Social engineering is a concept in political science that refers to efforts to influence popular attitudes and social behavior on a large scale, whether by governments or private groups. In the political arena the counterpart of social engineering is political engineering.
For various reasons, the term has been imbued with negative connotations. However, virtually all law and governance has the effect of changing behavior and can be considered “social engineering” to some extent. Prohibitions on murder, rape, suicide and littering are all policies aimed at discouraging undesirable behaviors. In British and Canadian jurisprudence, changing public attitudes about a behaviour is accepted as one of the key functions of laws prohibiting it. Governments also influence behavior more subtly through incentives and disincentives built into economic policy and tax policy, for instance, and have done so for centuries. (continued here)
What the above definition fails to fully consider is the distinction between enforcing existing societal values and actively trying to change (or engineer a change) in societal values. At what point does it become immoral to force our values (even our religious beliefs) upon others using the power of government?
In the United States, the people who most enthusiastically advocate social engineering call themselves Liberals (or Progressives). These people apparently see government as the ideal tool for achieving the most perfect conditions possible. Because of their Utopian attitude towards government, another pastor I listen to in the morning, J. Vernon McGee once defined Liberalism this way.
If you want to know what Liberal is — Liberalism is in a nutshell — here it is, to try to make a Utopia on this earth today. And they believe they can do it. They believe that human nature is such that it is like a flower bed — that if you just give it a chance, improve conditions of man and get rid of the poverty — and give him everything he needed — that man will just flower out. (heard on the November 4, 2009 broadcast).
McGee subsequently pointed out that such schemes have been tried before. Man’s environment, it seems, is not the problem. Our problem comes from defects inherent in human nature. The problem is what is in our hearts. The problem is religious in nature, not political.
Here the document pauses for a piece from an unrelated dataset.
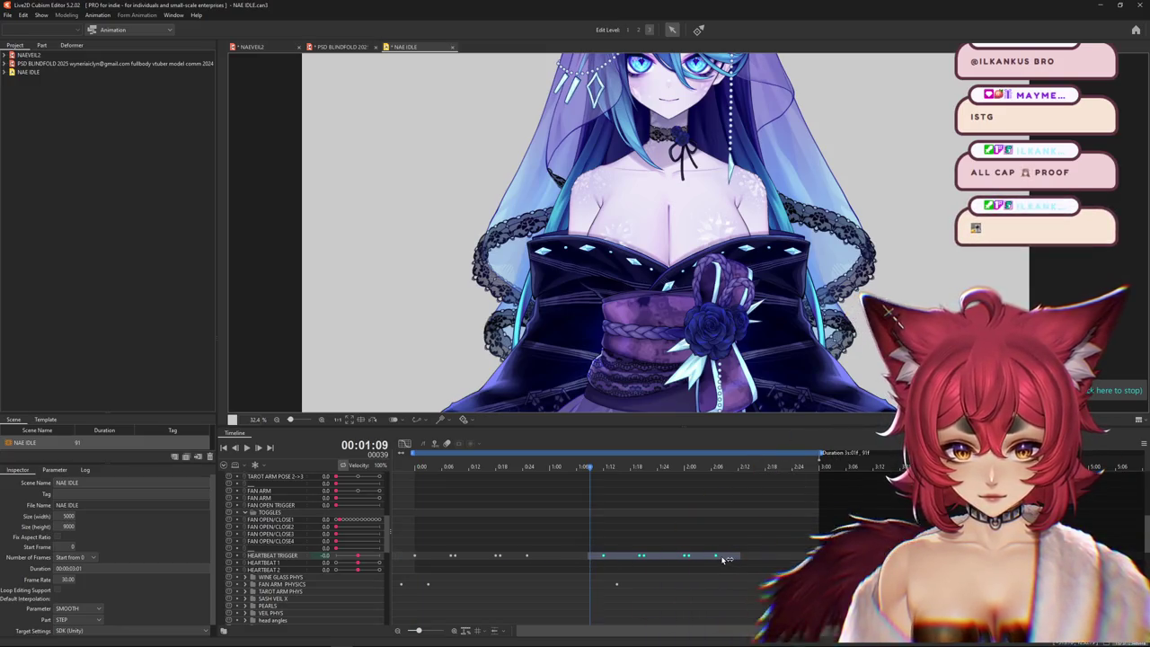
pyautogui.moveTo(448, 560); pyautogui.dragTo(514, 558)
We are a lost people. We cannot find our way by placing our trust in the powers and schemes of other lost souls. There is no government solution which will allow us back into Paradise. We each need to find our own way back to God. We each need to place our trust in Him and ask Him to be our guide. To find our way, we each need to learn to obey God and to love each other.
2 Chronicles 33:6 (Today’s New International Version)
6 He sacrificed his children in the fire in the Valley of Ben Hinnom, practiced divination and witchcraft, sought omens, and consulted mediums and spiritists. He did much evil in the eyes of the LORD, arousing his anger.